Brazilian actor (1963–2023)

Ilya Flaherty Santana São Paulo (13 September 1963 – 31 January 2023) was a Brazilian actor, mainly active in telenovelas.

==Life and career==
Born in Feira de Santana, the son of the director Olney, São Paulo studied at the Martins Pena Drama School. He started his career as a director of documentaries and short films. After his acting debut as a child actor in 1974, in the Nelson Pereira dos Santos' film The Amulet of Ogum, São Paulo became popular in the 1990s thanks to his participation in numerous telenovelas, notably for the leading role in the 1995 remake of Irmãos Coragem.
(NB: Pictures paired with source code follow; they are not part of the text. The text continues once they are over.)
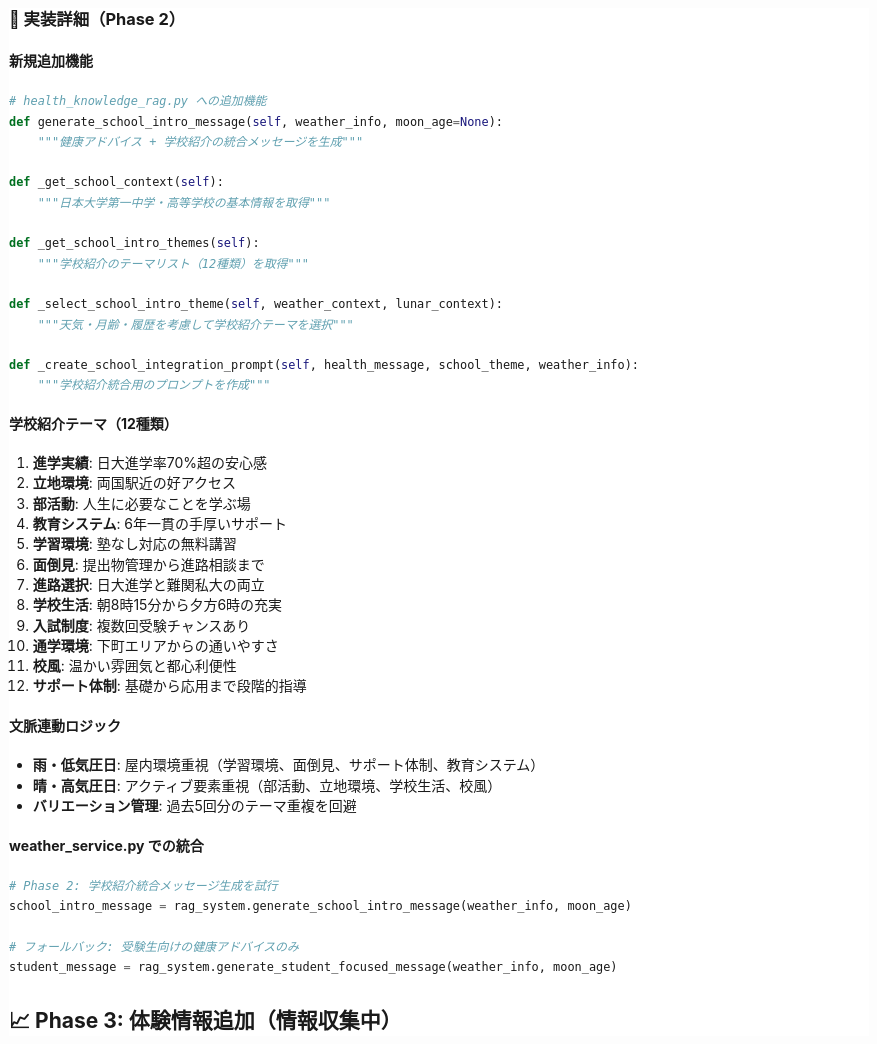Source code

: ### 🔧 実装詳細（Phase 2）

#### 新規追加機能
```python
# health_knowledge_rag.py への追加機能
def generate_school_intro_message(self, weather_info, moon_age=None):
    """健康アドバイス + 学校紹介の統合メッセージを生成"""

def _get_school_context(self):
    """日本大学第一中学・高等学校の基本情報を取得"""

def _get_school_intro_themes(self):
    """学校紹介のテーマリスト（12種類）を取得"""

def _select_school_intro_theme(self, weather_context, lunar_context):
    """天気・月齢・履歴を考慮して学校紹介テーマを選択"""

def _create_school_integration_prompt(self, health_message, school_theme, weather_info):
    """学校紹介統合用のプロンプトを作成"""
```

#### 学校紹介テーマ（12種類）
1. **進学実績**: 日大進学率70%超の安心感
2. **立地環境**: 両国駅近の好アクセス
3. **部活動**: 人生に必要なことを学ぶ場
4. **教育システム**: 6年一貫の手厚いサポート
5. **学習環境**: 塾なし対応の無料講習
6. **面倒見**: 提出物管理から進路相談まで
7. **進路選択**: 日大進学と難関私大の両立
8. **学校生活**: 朝8時15分から夕方6時の充実
9. **入試制度**: 複数回受験チャンスあり
10. **通学環境**: 下町エリアからの通いやすさ
11. **校風**: 温かい雰囲気と都心利便性
12. **サポート体制**: 基礎から応用まで段階的指導

#### 文脈連動ロジック
- **雨・低気圧日**: 屋内環境重視（学習環境、面倒見、サポート体制、教育システム）
- **晴・高気圧日**: アクティブ要素重視（部活動、立地環境、学校生活、校風）
- **バリエーション管理**: 過去5回分のテーマ重複を回避

#### weather_service.py での統合
```python
# Phase 2: 学校紹介統合メッセージ生成を試行
school_intro_message = rag_system.generate_school_intro_message(weather_info, moon_age)

# フォールバック: 受験生向けの健康アドバイスのみ
student_message = rag_system.generate_student_focused_message(weather_info, moon_age)
```

## 📈 Phase 3: 体験情報追加（情報収集中）
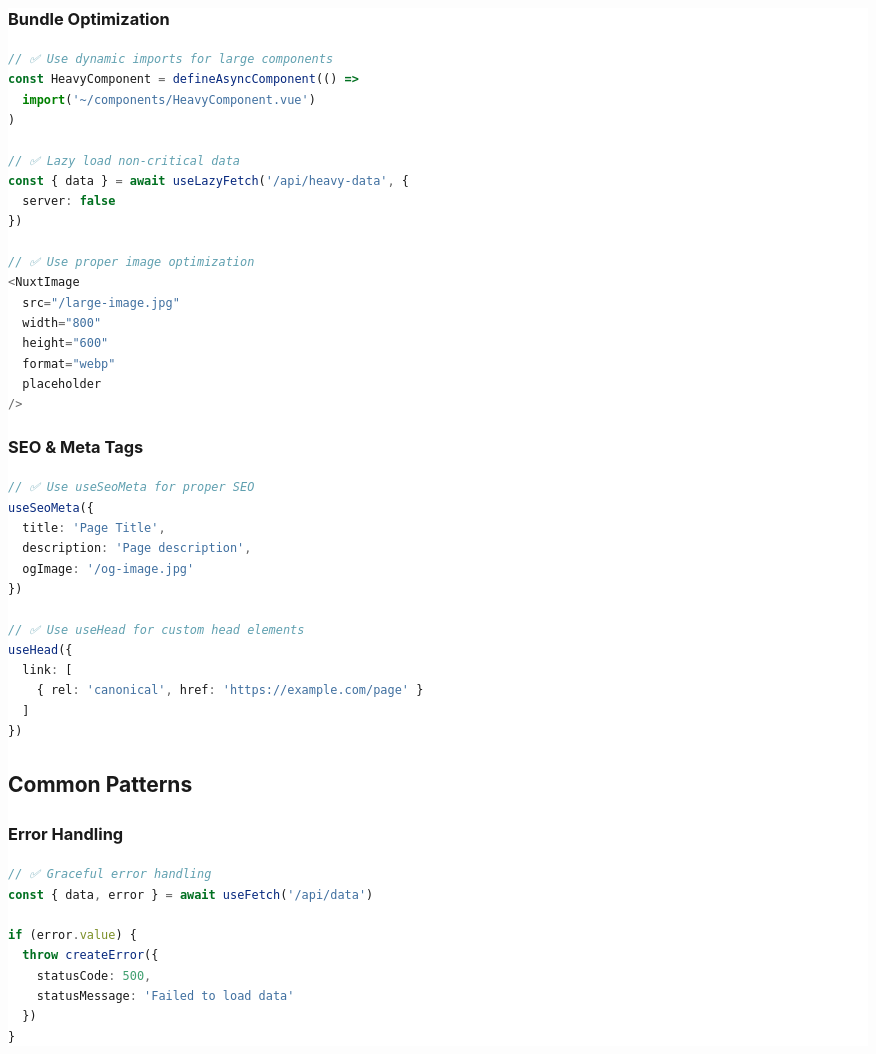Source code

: ### Bundle Optimization
```typescript
// ✅ Use dynamic imports for large components
const HeavyComponent = defineAsyncComponent(() => 
  import('~/components/HeavyComponent.vue')
)

// ✅ Lazy load non-critical data
const { data } = await useLazyFetch('/api/heavy-data', {
  server: false
})

// ✅ Use proper image optimization
<NuxtImage
  src="/large-image.jpg"
  width="800"
  height="600"
  format="webp"
  placeholder
/>
```

### SEO & Meta Tags
```typescript
// ✅ Use useSeoMeta for proper SEO
useSeoMeta({
  title: 'Page Title',
  description: 'Page description',
  ogImage: '/og-image.jpg'
})

// ✅ Use useHead for custom head elements
useHead({
  link: [
    { rel: 'canonical', href: 'https://example.com/page' }
  ]
})
```

## Common Patterns

### Error Handling
```typescript
// ✅ Graceful error handling
const { data, error } = await useFetch('/api/data')

if (error.value) {
  throw createError({
    statusCode: 500,
    statusMessage: 'Failed to load data'
  })
}
```
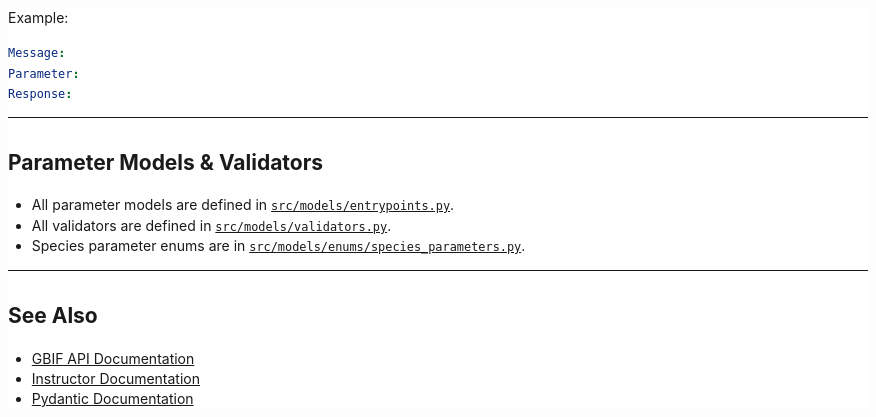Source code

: Example:
```yaml
Message: 
Parameter:
Response:
```
---

## Parameter Models & Validators
- All parameter models are defined in [`src/models/entrypoints.py`](src/models/entrypoints.py).
- All validators are defined in [`src/models/validators.py`](src/models/validators.py).
- Species parameter enums are in [`src/models/enums/species_parameters.py`](src/models/enums/species_parameters.py).

---

## See Also
- [GBIF API Documentation](https://www.gbif.org/developer/summary)
- [Instructor Documentation](https://github.com/jxnl/instructor)
- [Pydantic Documentation](https://docs.pydantic.dev/latest/)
=== Personal life and death ===
São Paulo was married to actress Patricia França from 1995 to 1997. Shortly after a long hospitalization to treat a serious shoulder injury, São Paulo was found dead at home by his second wife Claudia Provedel on 31 January 2023, at the age of 59. His brother Irving São Paulo was also an actor.